**** Supplied data ****

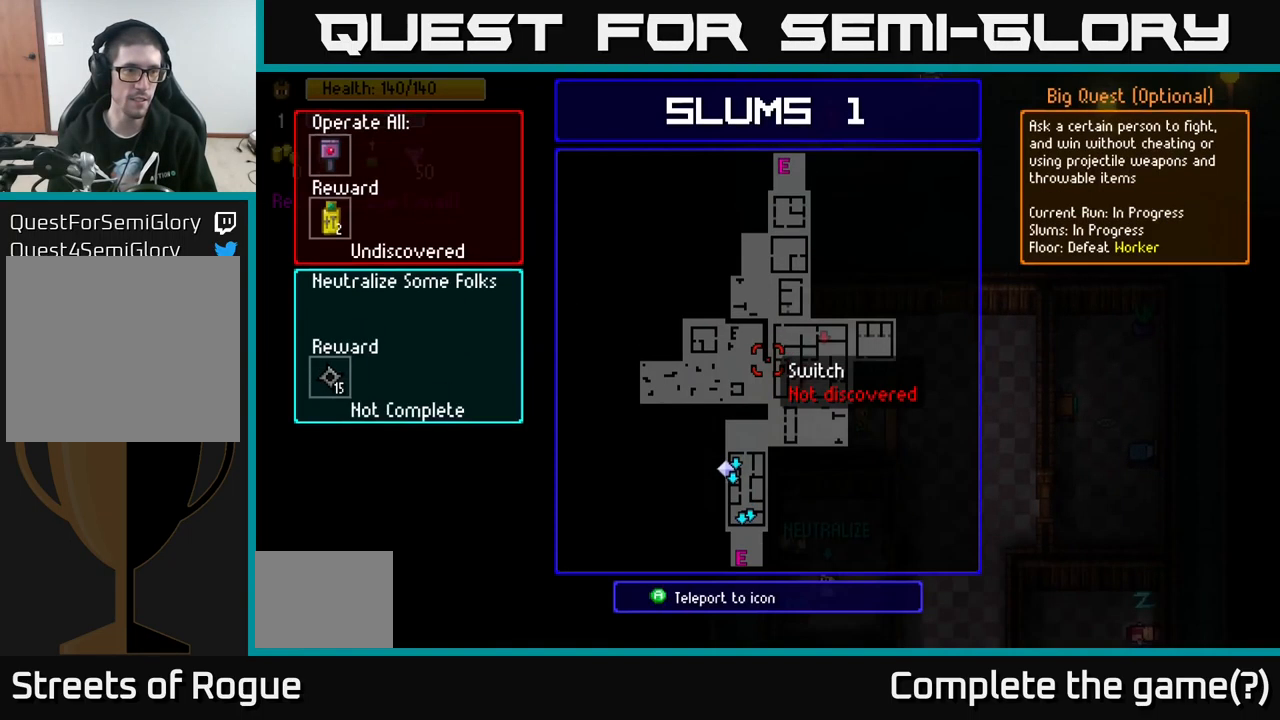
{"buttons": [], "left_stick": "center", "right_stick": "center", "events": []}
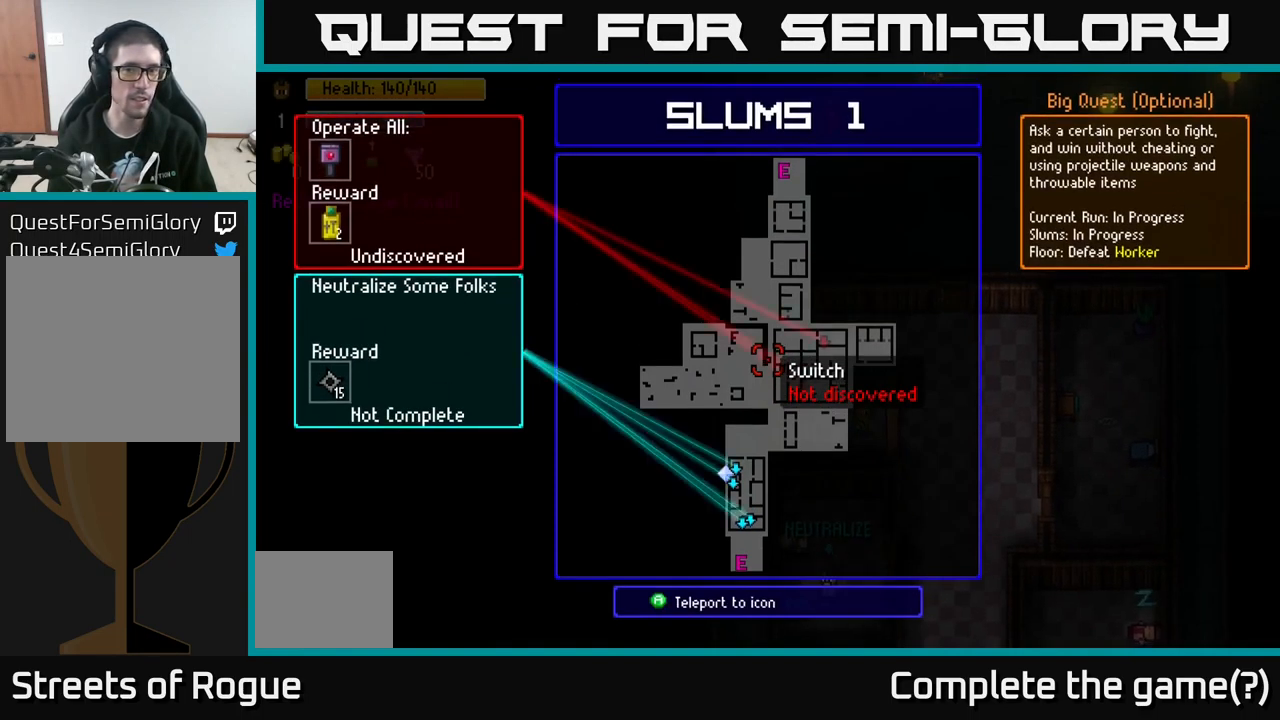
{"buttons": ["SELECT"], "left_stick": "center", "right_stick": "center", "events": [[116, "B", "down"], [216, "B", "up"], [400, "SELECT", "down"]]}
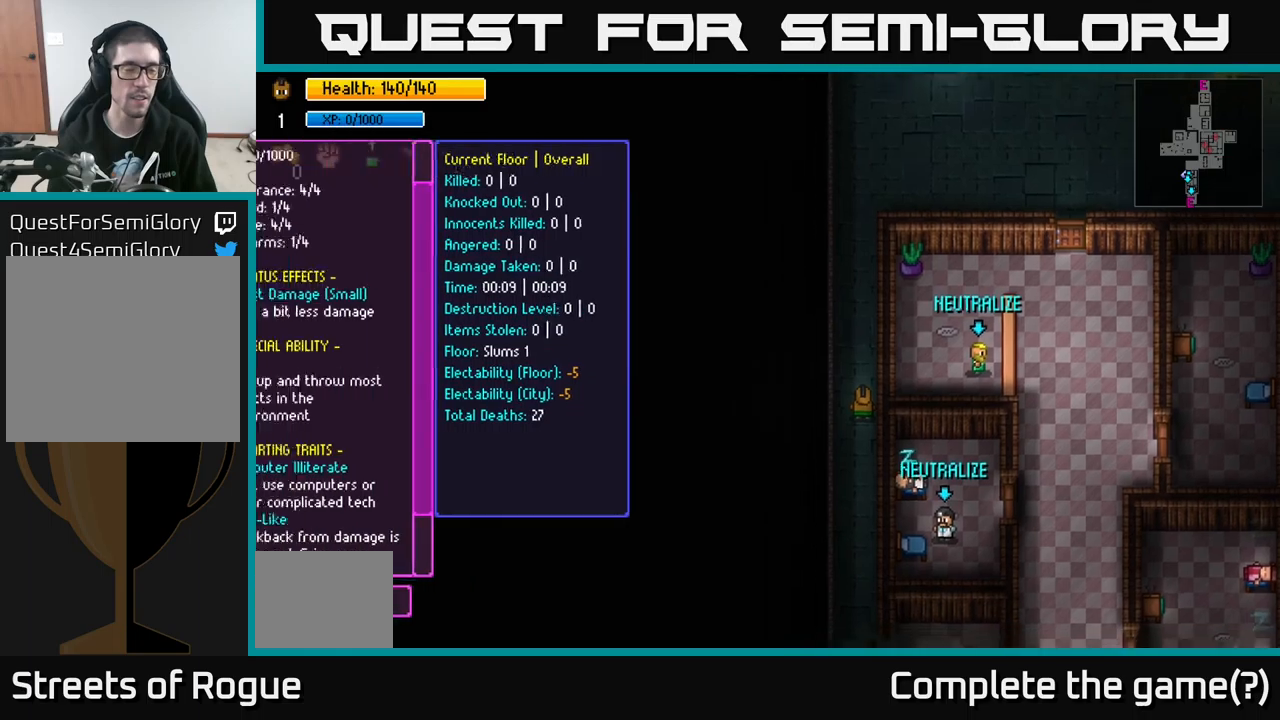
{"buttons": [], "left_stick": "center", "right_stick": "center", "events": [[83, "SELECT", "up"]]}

****

Give the data again exactly as written, with all pictures left out.

**Answer to the exercise**:
{"buttons": [], "left_stick": "center", "right_stick": "center", "events": []}
{"buttons": ["SELECT"], "left_stick": "center", "right_stick": "center", "events": [[116, "B", "down"], [216, "B", "up"], [400, "SELECT", "down"]]}
{"buttons": [], "left_stick": "center", "right_stick": "center", "events": [[83, "SELECT", "up"]]}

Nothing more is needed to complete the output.